▶ _WHAT IS NEEDED_: Among the lines of the data, copy those that hold "neuralnet".

[Collected data]
- - -

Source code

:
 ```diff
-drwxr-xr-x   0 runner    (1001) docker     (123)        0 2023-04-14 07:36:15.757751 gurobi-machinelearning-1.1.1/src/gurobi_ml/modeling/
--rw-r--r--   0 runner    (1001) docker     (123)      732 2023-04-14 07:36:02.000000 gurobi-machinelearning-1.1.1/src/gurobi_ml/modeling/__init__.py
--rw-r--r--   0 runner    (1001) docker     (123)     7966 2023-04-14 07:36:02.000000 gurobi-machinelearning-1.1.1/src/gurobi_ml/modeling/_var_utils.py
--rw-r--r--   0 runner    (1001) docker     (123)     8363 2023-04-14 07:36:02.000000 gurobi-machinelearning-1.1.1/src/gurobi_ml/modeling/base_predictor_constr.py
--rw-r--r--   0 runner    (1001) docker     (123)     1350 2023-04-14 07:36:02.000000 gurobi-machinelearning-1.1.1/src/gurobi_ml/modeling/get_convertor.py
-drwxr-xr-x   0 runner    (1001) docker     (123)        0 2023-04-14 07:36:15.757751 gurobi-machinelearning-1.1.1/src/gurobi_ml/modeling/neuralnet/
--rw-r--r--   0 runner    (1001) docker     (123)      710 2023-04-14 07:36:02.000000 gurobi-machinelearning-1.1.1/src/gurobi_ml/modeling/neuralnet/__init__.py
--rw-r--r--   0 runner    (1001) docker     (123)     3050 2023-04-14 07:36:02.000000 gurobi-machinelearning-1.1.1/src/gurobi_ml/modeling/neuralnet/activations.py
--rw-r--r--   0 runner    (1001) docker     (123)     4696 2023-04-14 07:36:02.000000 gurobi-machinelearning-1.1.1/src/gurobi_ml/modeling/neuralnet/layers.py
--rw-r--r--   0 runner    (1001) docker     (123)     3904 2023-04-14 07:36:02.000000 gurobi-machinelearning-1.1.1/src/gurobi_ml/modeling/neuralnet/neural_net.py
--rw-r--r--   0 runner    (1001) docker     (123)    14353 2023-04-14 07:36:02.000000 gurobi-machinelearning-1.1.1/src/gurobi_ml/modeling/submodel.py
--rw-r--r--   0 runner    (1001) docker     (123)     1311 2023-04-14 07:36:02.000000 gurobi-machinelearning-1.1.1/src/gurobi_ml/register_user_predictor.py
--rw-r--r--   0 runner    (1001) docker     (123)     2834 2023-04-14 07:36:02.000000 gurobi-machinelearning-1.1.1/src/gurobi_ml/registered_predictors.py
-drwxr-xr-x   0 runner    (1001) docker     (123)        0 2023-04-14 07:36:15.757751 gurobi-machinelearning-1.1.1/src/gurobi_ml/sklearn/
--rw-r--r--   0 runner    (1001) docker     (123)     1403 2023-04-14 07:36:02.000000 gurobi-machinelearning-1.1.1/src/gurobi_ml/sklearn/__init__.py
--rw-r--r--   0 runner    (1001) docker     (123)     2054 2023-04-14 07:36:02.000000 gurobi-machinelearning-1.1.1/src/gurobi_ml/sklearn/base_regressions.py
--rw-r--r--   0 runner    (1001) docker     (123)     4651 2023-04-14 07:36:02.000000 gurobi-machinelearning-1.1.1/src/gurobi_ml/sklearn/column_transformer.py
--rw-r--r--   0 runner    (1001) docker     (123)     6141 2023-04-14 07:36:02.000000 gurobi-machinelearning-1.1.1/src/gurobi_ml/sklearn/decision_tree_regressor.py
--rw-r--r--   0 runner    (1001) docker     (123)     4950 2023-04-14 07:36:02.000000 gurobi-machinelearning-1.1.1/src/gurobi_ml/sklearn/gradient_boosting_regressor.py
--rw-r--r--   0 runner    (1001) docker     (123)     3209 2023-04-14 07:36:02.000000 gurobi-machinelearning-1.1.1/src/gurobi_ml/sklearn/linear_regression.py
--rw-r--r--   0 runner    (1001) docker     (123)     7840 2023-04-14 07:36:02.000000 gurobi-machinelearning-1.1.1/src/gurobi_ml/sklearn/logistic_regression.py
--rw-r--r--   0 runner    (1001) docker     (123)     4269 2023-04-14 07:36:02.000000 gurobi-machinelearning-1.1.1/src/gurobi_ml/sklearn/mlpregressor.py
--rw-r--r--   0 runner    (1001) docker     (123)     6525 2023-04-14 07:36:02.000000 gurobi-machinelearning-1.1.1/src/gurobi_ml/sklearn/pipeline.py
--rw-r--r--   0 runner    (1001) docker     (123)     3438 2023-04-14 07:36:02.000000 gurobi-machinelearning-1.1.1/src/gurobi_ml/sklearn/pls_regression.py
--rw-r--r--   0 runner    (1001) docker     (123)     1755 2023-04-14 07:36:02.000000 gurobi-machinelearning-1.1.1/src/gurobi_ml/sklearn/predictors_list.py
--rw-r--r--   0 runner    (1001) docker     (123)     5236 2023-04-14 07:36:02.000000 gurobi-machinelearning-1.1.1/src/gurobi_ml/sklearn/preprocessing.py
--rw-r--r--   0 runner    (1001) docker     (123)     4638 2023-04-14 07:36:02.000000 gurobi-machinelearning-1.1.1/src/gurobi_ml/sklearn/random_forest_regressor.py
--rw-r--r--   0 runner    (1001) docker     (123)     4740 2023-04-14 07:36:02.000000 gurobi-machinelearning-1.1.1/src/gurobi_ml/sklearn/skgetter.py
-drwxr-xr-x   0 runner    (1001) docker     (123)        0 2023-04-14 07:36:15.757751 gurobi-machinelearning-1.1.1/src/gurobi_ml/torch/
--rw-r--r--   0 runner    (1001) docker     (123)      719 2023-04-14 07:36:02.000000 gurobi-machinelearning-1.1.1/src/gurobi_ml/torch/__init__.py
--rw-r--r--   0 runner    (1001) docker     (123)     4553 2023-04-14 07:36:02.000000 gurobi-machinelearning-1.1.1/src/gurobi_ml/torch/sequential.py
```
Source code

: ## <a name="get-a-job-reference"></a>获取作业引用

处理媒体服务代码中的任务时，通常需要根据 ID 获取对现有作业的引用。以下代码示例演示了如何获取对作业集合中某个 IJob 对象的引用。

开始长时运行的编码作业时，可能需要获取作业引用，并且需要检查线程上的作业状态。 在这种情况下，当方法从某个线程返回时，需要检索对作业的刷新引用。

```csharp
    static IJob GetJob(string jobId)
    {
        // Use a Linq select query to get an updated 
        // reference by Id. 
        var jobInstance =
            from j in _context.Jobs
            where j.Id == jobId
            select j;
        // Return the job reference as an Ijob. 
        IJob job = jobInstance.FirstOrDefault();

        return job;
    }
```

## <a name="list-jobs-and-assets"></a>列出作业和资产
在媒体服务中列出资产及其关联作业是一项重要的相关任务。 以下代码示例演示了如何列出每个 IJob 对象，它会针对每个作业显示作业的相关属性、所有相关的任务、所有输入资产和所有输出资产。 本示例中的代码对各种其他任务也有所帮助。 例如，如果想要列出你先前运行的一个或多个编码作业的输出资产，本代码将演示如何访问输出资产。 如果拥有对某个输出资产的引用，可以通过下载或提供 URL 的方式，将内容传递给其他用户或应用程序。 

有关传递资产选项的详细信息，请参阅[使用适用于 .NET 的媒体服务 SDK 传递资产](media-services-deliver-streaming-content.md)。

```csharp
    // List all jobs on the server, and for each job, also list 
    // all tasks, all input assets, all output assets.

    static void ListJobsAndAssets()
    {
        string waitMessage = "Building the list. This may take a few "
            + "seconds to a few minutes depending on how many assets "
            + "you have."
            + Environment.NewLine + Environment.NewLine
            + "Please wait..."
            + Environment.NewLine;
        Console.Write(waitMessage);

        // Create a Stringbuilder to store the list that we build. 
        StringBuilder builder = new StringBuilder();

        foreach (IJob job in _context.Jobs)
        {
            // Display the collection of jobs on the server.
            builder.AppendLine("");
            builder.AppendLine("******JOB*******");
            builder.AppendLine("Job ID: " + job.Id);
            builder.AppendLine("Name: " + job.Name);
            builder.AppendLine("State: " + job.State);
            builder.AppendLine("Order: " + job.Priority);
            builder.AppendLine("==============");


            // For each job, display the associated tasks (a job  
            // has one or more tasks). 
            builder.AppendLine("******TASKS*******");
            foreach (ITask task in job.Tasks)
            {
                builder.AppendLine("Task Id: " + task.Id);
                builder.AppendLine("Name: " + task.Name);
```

- - -

▶ _COMPLETED TASK_:
-drwxr-xr-x   0 runner    (1001) docker     (123)        0 2023-04-14 07:36:15.757751 gurobi-machinelearning-1.1.1/src/gurobi_ml/modeling/neuralnet/
--rw-r--r--   0 runner    (1001) docker     (123)      710 2023-04-14 07:36:02.000000 gurobi-machinelearning-1.1.1/src/gurobi_ml/modeling/neuralnet/__init__.py
--rw-r--r--   0 runner    (1001) docker     (123)     3050 2023-04-14 07:36:02.000000 gurobi-machinelearning-1.1.1/src/gurobi_ml/modeling/neuralnet/activations.py
--rw-r--r--   0 runner    (1001) docker     (123)     4696 2023-04-14 07:36:02.000000 gurobi-machinelearning-1.1.1/src/gurobi_ml/modeling/neuralnet/layers.py
--rw-r--r--   0 runner    (1001) docker     (123)     3904 2023-04-14 07:36:02.000000 gurobi-machinelearning-1.1.1/src/gurobi_ml/modeling/neuralnet/neural_net.py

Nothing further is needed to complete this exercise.